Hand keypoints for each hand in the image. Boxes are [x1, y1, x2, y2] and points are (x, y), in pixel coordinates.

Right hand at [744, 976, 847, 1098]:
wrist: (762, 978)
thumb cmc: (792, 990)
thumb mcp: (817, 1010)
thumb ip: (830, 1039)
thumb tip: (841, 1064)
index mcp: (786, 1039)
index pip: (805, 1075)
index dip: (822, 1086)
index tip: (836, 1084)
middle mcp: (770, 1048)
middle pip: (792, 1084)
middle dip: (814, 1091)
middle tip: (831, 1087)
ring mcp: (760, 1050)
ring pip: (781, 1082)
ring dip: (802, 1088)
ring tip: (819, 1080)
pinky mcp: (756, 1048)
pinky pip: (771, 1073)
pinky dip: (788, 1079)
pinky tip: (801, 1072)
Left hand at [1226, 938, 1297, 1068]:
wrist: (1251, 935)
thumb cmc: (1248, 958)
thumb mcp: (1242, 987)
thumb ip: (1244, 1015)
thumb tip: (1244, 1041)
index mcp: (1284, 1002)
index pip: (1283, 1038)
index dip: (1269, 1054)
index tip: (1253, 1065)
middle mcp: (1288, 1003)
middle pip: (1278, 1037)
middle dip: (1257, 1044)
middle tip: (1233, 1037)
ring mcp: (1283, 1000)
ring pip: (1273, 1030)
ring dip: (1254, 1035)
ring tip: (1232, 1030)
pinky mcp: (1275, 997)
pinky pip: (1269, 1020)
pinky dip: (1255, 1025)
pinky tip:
# # # #
■ **PROBLEM STATEMENT**
After reading the entries, reproduce every one of them exactly.

■ **RESPONSE**
Hand keypoints for each hand in the image. Boxes are [x1, y1, x2, y2] and points are (x, y), in pixel coordinates.

Right hand at [744, 976, 847, 1098]:
wrist: (762, 978)
thumb cmc: (792, 990)
thumb mcp: (817, 1010)
thumb ip: (830, 1039)
thumb tip: (841, 1064)
index mcp: (786, 1039)
index pip: (805, 1075)
index dip: (822, 1086)
index tip: (836, 1084)
middle mcp: (770, 1048)
middle pip: (792, 1084)
middle dip: (814, 1091)
middle tip: (831, 1087)
ring mcp: (760, 1050)
ring pip: (781, 1082)
ring dip: (802, 1088)
ring tip: (819, 1080)
pinky mcp: (756, 1048)
pinky pip: (771, 1073)
pinky dip: (788, 1079)
pinky tip: (801, 1072)
Left hand at [1226, 938, 1297, 1068]:
wrist: (1251, 935)
thumb cmc: (1248, 958)
thumb mcp: (1242, 987)
thumb ip: (1244, 1015)
thumb tip: (1244, 1041)
index mcp: (1284, 1002)
index pip: (1283, 1038)
index dip: (1269, 1054)
index tip: (1253, 1065)
middle mcp: (1288, 1003)
middle pip: (1278, 1037)
middle dip: (1257, 1044)
middle tip: (1233, 1037)
ring mcp: (1283, 1000)
ring pip: (1273, 1030)
ring dip: (1254, 1035)
ring tip: (1232, 1030)
pinky mcp: (1275, 997)
pinky pip: (1269, 1020)
pinky dip: (1255, 1025)
pinky tip:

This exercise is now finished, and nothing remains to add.